Después de cada clase, se requiere un espacio y momento en soledad para escuchar lo que el cuerpo trabajo y abrió, descapó, durante las danzas. Estas son organizadas para trabajar diferentes aspectos de la vivencia humana, como la vitalidad, afectividad, creatividad, trascendencia y sexualidad. La metodología combina música, movimiento y emoción, para lo cual resulta imprescindible que exista un grupo que se reúna al menos un par de horas, una vez por semana. Una persona facilitadora diseña y dirige las sesiones, planteando una serie de ejercicios-danza que combinan ritmos y actividades individuales, en pareja y grupales. El contacto físico es fundamental, de ahí la importancia de generar comunidad para que sea un espacio de confianza.
Este 19 de abril se cumplen 100 años del nacimiento de Rolando Toro Araneda, profesor chileno que, durante los años 60, ideó y experimentó con la danza para tratar a pacientes del hospital psiquiátrico de la Universidad de Santiago de Chile. Entre finales de esa década y principios de la siguiente, nace la biodanza -inicialmente llamada psicodanza-, práctica que Toro aplicó al trabajo con colectivos que enfrentaban diversas patologías físicas. Los resultados fueron tan alentadores que más 60 años después, existen escuelas y grupos en buena parte del mundo, trabajando con esta metodología.
Valga este aniversario para agradecer a mi bruja Inés Zabalaga por llevarme con la Pato Davis a la primera y tan incómoda sesión de biodanza, hace diez años, y por conducirme luego hasta Román Mazzilli, profe de profes, al que desde el primer día vi como un duende que salió de un bosque al que ya no recuerda cómo volver, así que mientras está acá entre nosotres, comparte su sabiduría y crea mundos con su minga de danzas.
Cuando bajé de Buenos Aires a El Bolsón, Román me recomendó buscar a Alex Zalazar, y la encontré, justo conformando un nuevo grupo. Ella me abrazó y dio familia. Esa es mi tribu hoy y me encanta poder resignificar esa palabra, desde nuevos lugares y prácticas, desde la conciencia de lo que realmente necesito y deseo. Los movimientos de cada encuentro, ese escurrirme entre las miradas, los cuerpos que abrazan, el salón rodeado de árboles y con la montaña guardiana, son para mí un acto de rendición ante la vida. Es aceptarla y abrazarla sin juzgar lo que es. Lo que soy.
Mi gratitud con estos seres y estos encuentros me sabe a deuda, en el sentido más poético de la palabra, porque me siento cada vez más cómoda con/en mi cuerpo, porque habito este montón de sangre y músculos que cada día se sueltan un poquito más, aprendiendo a vivir sin la mirada del tigre invisible, con la conciencia de que puedo maternarme, es decir, cuidarme, consolarme, escucharme y tratarme cariñosamente. Porque además cuento con una red alucinante de personas que elijo y me eligen para transitar los caminos viejos y nacientes.

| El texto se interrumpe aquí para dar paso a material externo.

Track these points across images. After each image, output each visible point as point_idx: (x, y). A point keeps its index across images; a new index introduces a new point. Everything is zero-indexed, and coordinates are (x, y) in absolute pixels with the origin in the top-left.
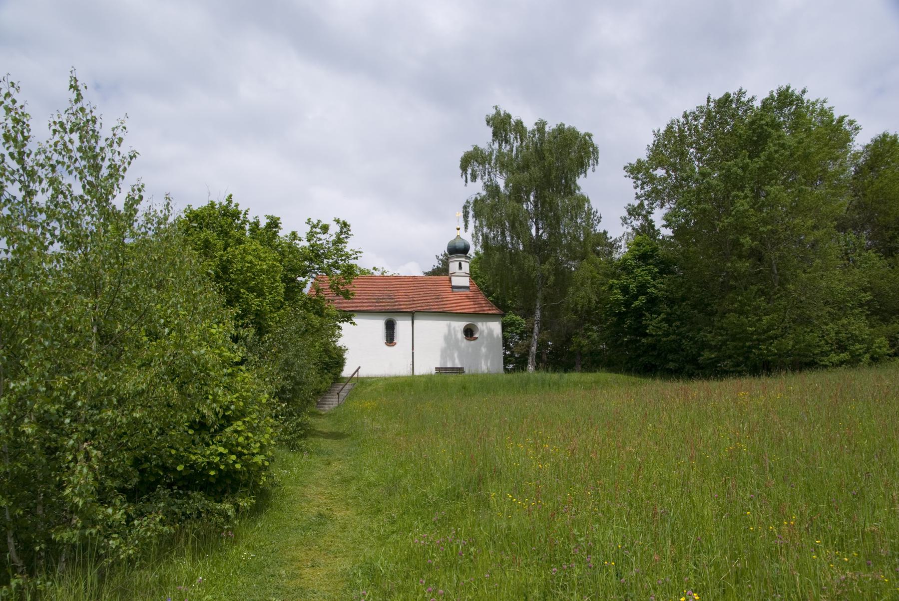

La deuda es con mis profes y con los amorosos cuerpos que con sus abrazos me consuelan y enseñan sobre ellos y sobre mí, porque la individualidad y lo comunitario pueden y deben coexistir. Nuestra existencia (in)finita se mueve simbólicamente entre ambos planos. Pero, sobre todo, la deuda es conmigo misma, conmigo cuerpo, conmigo existencia de tierra y cielo, de luces y sombras. Sigo aprendiendo a danzar con ellas sin juzgarlas, a aceptarlas radicalmente como mi ser/estar en el mundo, con la claridad de que toda decisión es perfecta porque me trajo hasta aquí.